To basically gut the VRA because people claim it is unequally applied, while confirming that the problem the Act solves—voting discrimination—is still a problem is a move so contrary to common sense that it must call into question the majority of the Court’s commitment to voting rights.

In his perceptive and deeply researched book African Americans Confront Lynching, Christopher Waldrep traces the struggle black anti-lynching activists undertook from the late-1880s on to get the federal government to pass anti-lynching laws and enforce those laws on the state level. The NAACP later worked to do the same for segregation laws. The problem they all faced was that the federal government left enforcement of the few national civil rights laws passed after the Civil War (the Thirteenth, Fourteenth, and Fifteenth Amendments, or “Reconstruction Amendments”) to the states. The Southern states would not enforce these laws, and the federal government knew it. But rather than make the effort and fight the enormous fight to get those states to obey federal law, the national government allowed them to bray that any attempt to enforce federal law in the states was a violation of states’ rights. In this way Southern states openly and proudly violated federal law, and a weak federal government allowed them to do so.

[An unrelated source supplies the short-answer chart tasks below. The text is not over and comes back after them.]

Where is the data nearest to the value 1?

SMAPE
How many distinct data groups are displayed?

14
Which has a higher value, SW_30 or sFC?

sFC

Laws like the Voting Rights Act of 1965 finally brought badly needed federal oversight to state practice. Now that Act is basically being rescinded, on the grounds that “we’ve come a long way” and no one is racist anymore—or yes, there are still racists, but this Act isn’t the right tool to stop them. What is the right tool? No one knows. That part is left unexplored, as the Supreme Court takes away a established protection without offering a new one. It seems to be part of the de-regulation drive, the small government mania, that says the federal government should simply cease to exist and leave everything to the states. If the problem was that only nine states had to undergo oversight, why not simply extend it to all 50 states? It is impossible that the Court does not realize that it is returning those nine Southern states to the pre-1965 past, when they were free to prevent people from voting as they saw fit, without fear of retribution. Worse, they are introducing the 41 other states to that status. Now every state in the Union can defy federal law with little consequence.

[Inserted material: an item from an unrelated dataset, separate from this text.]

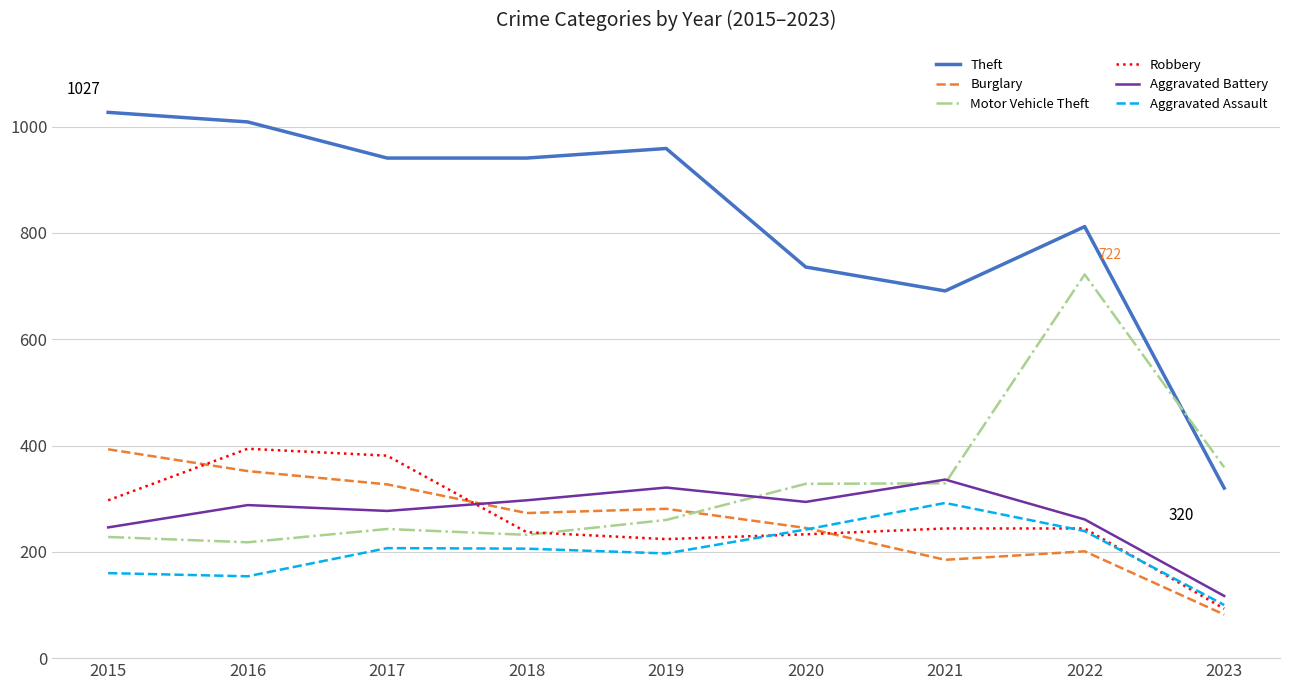

What is the spread (max minus min) of values at 2022?

611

Should states be punished for past actions? Yes, if those actions are still being attempted in the present.

Should only Southern states receive federal oversight? No; all states should be monitored for compliance with the Constitution.

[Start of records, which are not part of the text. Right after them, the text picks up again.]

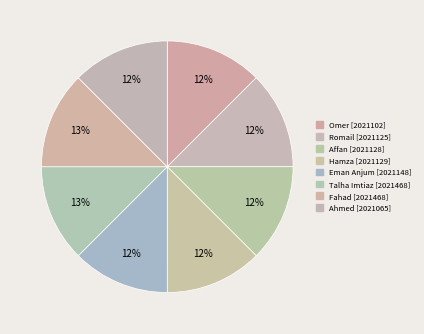

To the nearest percent, what is the average slice percentage?

12%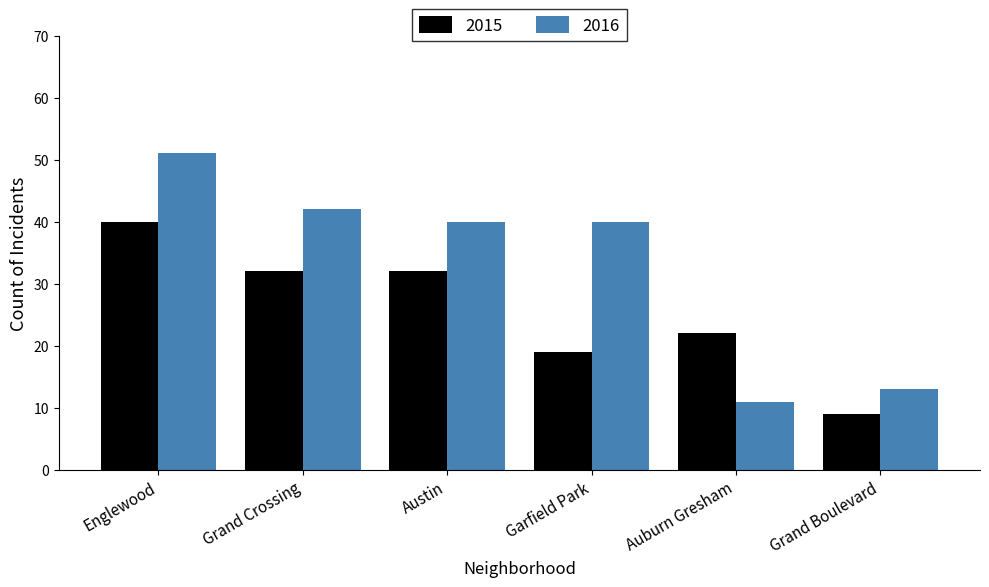

Reading left to right, list all the values displayed in this chart.

2015: Englewood=40	Grand Crossing=32	Austin=32	Garfield Park=19	Auburn Gresham=22	Grand Boulevard=9
2016: Englewood=51	Grand Crossing=42	Austin=40	Garfield Park=40	Auburn Gresham=11	Grand Boulevard=13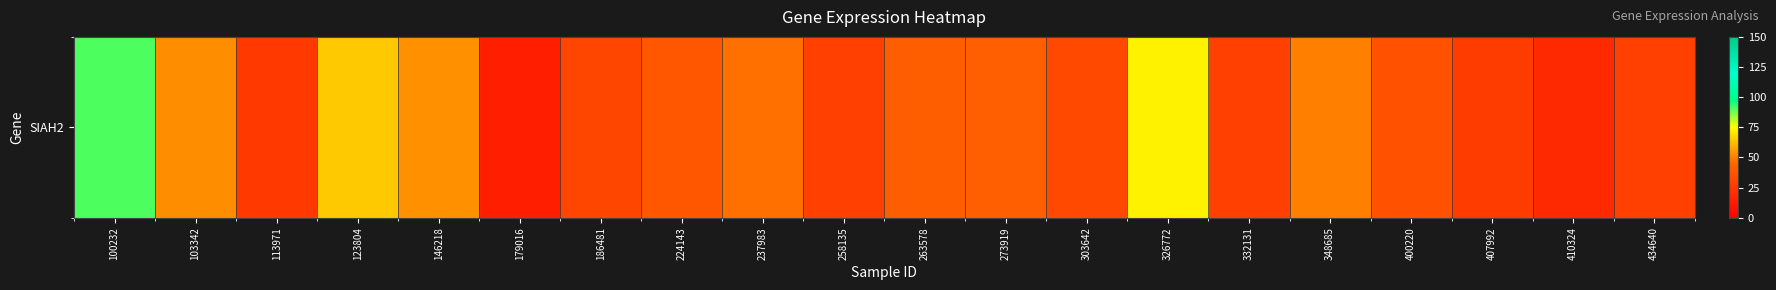

The value at 263578 is 26.7. True or false?

False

Should we get rid of laws that have helped end discrimination simply because they are working? No—you don’t stop taking medicine because it is working. You take it until your disease is gone.

This decision is a blow to the Constitution. It is a vote against liberty and justice for all, for political equality, and for voting rights. It is  not completely unexpected—the principles of liberty and justice for all go against human nature, and there will always be people who don’t accept them. The United States was founded on its citizens’ decision to accept those principles, and fight for them. They can’t be inherited—they are too opposed to human nature to be inherited. Each generation must weigh them, accept them, and fight for them. That’s what keeps the United States going, that’s what makes us Americans: we inherit the fight for justice. Now is our time to fight for voting rights, in all our states, for all our citizens. It is our time to stake a claim for our founding principles, and live up to our responsibilities, by fighting across this country, wherever we live, for free access to polling places, reasonable wait times, sensible hours of operation for polling places, voting by registration alone (not voter IDs), clear ballots, and honest vote reporting. We will win this fight, because it speaks to our deepest sense of what is right. It may take a while, and it may be depressing to think that over 200 years since the Constitution was written we are still battling for basic rights, but we must remember what a great American once said: the arc of the moral universe is long, but it bends toward justice.